The consultant gastroenterologist explained that an ERCP was the appropriate procedure in Mr A's case, as verified by the British Society of Gastroenterology and National Institute for Health and Care Excellence guidelines. They explained that the procedure was carried out appropriately, was documented as being relatively straightforward and was well tolerated by Mr A. However, they said Mr A suffered a recognised complication of an ERCP. Both advisers said that although Mr A's perforation was not detected as soon as it could have been, the management of Mr A's condition would not have changed with an earlier diagnosis. The consultant general surgeon confirmed that the time taken to diagnose the perforation was not due to poor practice. We therefore did not uphold Mrs C's complaint.

  • Case ref:
    201508225
  • Date:
    May 2017
  • Body:
    Ayrshire and Arran NHS Board
  • Sector:
    Health
  • Outcome:
    Not upheld, recommendations
  • Subject:
    clinical treatment / diagnosis

Summary

Mr C complained about the care received by his sister (Miss A) at University Hospital Ayr, in particular that there was a delay in her being scanned and a delay in transferring her to the Beatson West of Scotland Cancer Centre, which is in another board area. Miss A had a history of Crohn's disease (a long-term condition that causes inflammation of the lining of the digestive system) and became unwell. Further tests showed that Miss A had tumours in her liver and bone marrow. She died two days after being transferred to the centre.

We took independent medical advice and found that Miss A had been reviewed urgently when abnormalities were identified. We found that she was offered admission to hospital to undergo further tests including a specialist scan. However, it appears Miss A opted to wait for an out-patient appointment. Whilst cancer was not initially suspected we found that the time taken to carry out a specialist scan was reasonable. We concluded that Miss A's care was reasonable and did not uphold Mr C's complaint.
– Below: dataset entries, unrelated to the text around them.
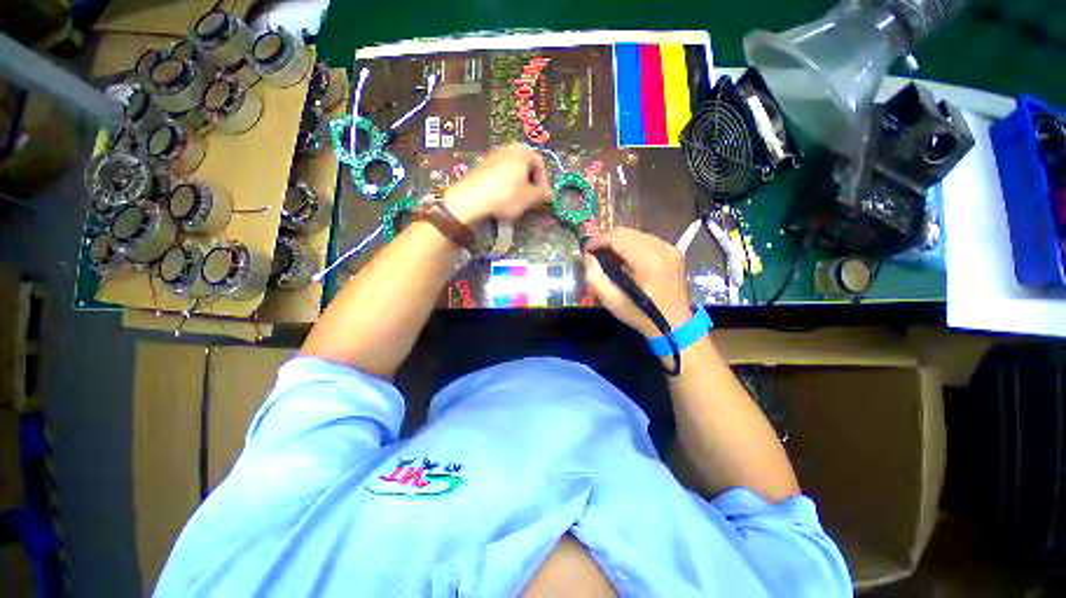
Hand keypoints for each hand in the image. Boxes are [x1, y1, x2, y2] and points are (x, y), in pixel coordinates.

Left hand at [443, 144, 550, 225]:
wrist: (471, 199)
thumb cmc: (506, 195)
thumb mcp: (529, 198)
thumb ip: (542, 195)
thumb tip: (550, 195)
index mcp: (523, 152)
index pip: (540, 163)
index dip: (544, 181)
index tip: (543, 195)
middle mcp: (508, 148)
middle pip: (526, 165)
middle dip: (531, 182)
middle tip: (531, 197)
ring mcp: (493, 155)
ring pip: (512, 169)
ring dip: (518, 183)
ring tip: (517, 200)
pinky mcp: (481, 166)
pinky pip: (500, 173)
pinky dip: (505, 184)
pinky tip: (502, 198)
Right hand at [584, 227, 692, 337]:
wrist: (674, 324)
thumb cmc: (640, 314)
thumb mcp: (611, 300)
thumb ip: (594, 275)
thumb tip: (589, 255)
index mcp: (648, 260)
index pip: (618, 238)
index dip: (598, 240)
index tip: (586, 248)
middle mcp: (662, 248)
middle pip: (627, 232)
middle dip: (607, 238)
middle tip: (594, 250)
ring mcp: (670, 248)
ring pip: (637, 233)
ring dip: (619, 241)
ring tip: (607, 254)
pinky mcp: (673, 251)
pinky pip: (647, 239)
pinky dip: (632, 244)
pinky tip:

However, we were critical of the board's communication about Miss A's transfer to the centre, which caused Miss A and her family additional distress. The board apologised for this and we made a recommendation to identify any further learning and improvement.

Recommendations

We recommended that the board:

  • evidence that they have liaised with Greater Glasgow and Clyde NHS Board to identify any possible learning and improvements in relation to the delayed transfer to the centre.
  • Case ref:
    201604614
  • Date:
    April 2017
  • Body:
    Tayside NHS Board
  • Sector:
    Health
  • Outcome:
    Not upheld, no recommendations
  • Subject:
    clinical treatment / diagnosis

Summary

Mr C complained to us that when he took his son (child A) to the emergency out-of-hours service, he was not satisfied with the treatment given for child A's swollen eye and temple by the attending GP. The GP diagnosed child A was suffering from a chest infection.

Child A subsequently underwent neurosurgery to remove an abscess (a swollen area within the body tissue, containing an accumulation of pus) from the eye socket and was admitted for over six weeks.

We took independent GP advice and concluded that the GP had provided a reasonable level of care. The GP had noted a history of upper respiratory symptoms for two days (suggestive of viral/cold symptoms) and that both parents had similar symptoms. The GP examined child A's chest, breathing rate and temperature. The GP found that child A was likely to have a chest infection. Child A was given treatment and the family was told to return should they have further concerns. We found that this was a reasonable management plan.

The adviser noted that swollen/puffy eyelids can be common in children with viral illness due to them rubbing their eyes. If there was no evidence of a pus collection, then it was reasonable for the GP to adopt a 'watch and wait' management plan. We found that as the symptoms described could be consistent with a viral illness, it was not unreasonable that the GP did not diagnose the abscess during the visit. We therefore did not uphold Mr C's complaint.